Defining Partitioning Functions

Julia-only

This feature is currently only supported in Julia. Python support coming soon.

Annotated code regions are lazily scheduled and executed by Banyan behind the scenes. The Banyan scheduler groups code regions into stages where each stage is a set of code regions that can share the same partition types for all the data they process. The scheduler also generates code to first split data across workers and loop iterations at the start of the stage and then to merge data back together at the end of the stage.

But how does the schedule know how to split and merge data? The scheduler does this by dynamically dispatching partitioning functions based on the partition types of data.

WIP

Please note that the documentation on Extending Banyan is currently work in progress.

What are Partitioning Functions?

There are three kinds of partitioning functions:

Splitting functions split data across workers and/or loop iterations
Merging functions merge data that was previously split
Casting functions convert data split across workers from one partition type to another

To create a partitioning function, two things are required:

A function that implements the splitting/merging/casting
A description of the requirements of the partition type of any data to be split/merged/casted with this function

Why Write Partitioning Functions?

Partitioning functions are dynamically dispatched based on the partition types of data. This dynamic dispatch allows splitting/merging/casting functions to specialize their implementation for the particular partition type that they require or the location of the data being split/merged.

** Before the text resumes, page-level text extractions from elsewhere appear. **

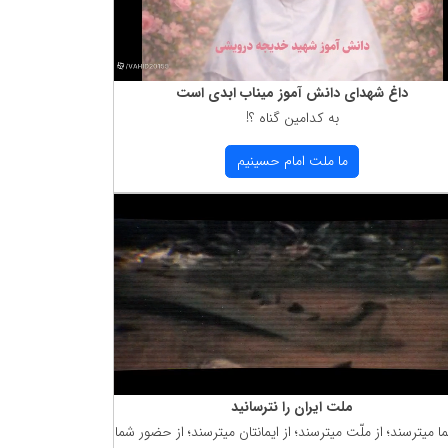
داغ شهدای دانش آموز میناب ابدی است
به كدامین گناه ؟!
ما ملت امام حسینیم
ملت ایران را نترسانید
ما میترسند؛ از ملّت میترسند؛ از ایمانتان میترسند؛ از حضور شما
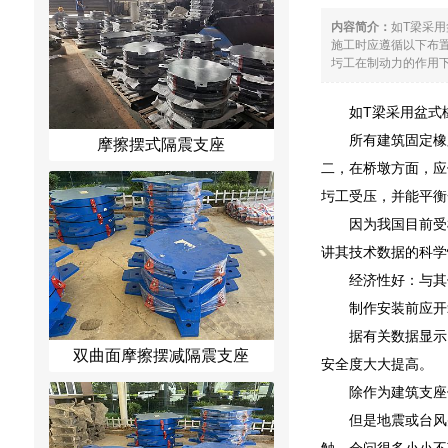
内容简介：
如T梁采
施工时应遵循以下布
圬工在制动力的作用下
如T梁采用盆式
所有建筑固定橡
摩擦摆式隔震支座
二，在桥墩方面，应
圬工受压，并能平衡
因为我国目前受
讲其技术数据的科学
经济性好：与其
制作安装前应开
据有关数据显示
双曲面摩擦摆减隔震支座
安全度大大提高。
除作为建筑支座
但是地震或台风
触，会问很多小小不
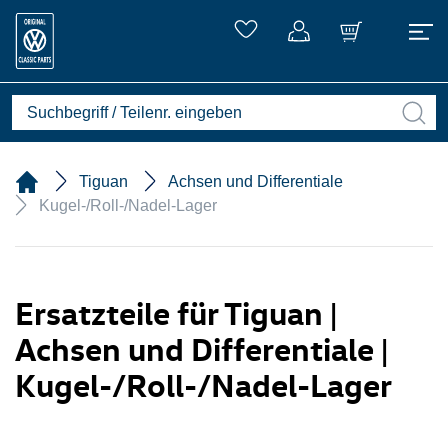
Tiguan
Achsen und Differentiale
Kugel-/Roll-/Nadel-Lager
Ersatzteile für Tiguan |
Achsen und Differentiale |
Kugel-/Roll-/Nadel-Lager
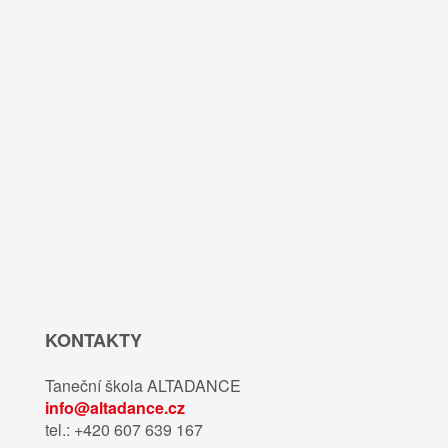
KONTAKTY
Taneční škola ALTADANCE
info@altadance.cz
tel.: +420 607 639 167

For example, data with a partition type of Blocked{balanced} might be split with a splitting function SplitBlock that doesn't require iterating through the data being split and is therefore much less computationally intensive than a function like SplitGroup.

Another example data with a location of HDF5 might be split by a splitting function ReadHDF5 that leverages Parallel HDF5 for platform-optimized reading and writing of HDF5 datasets parallelized across workers.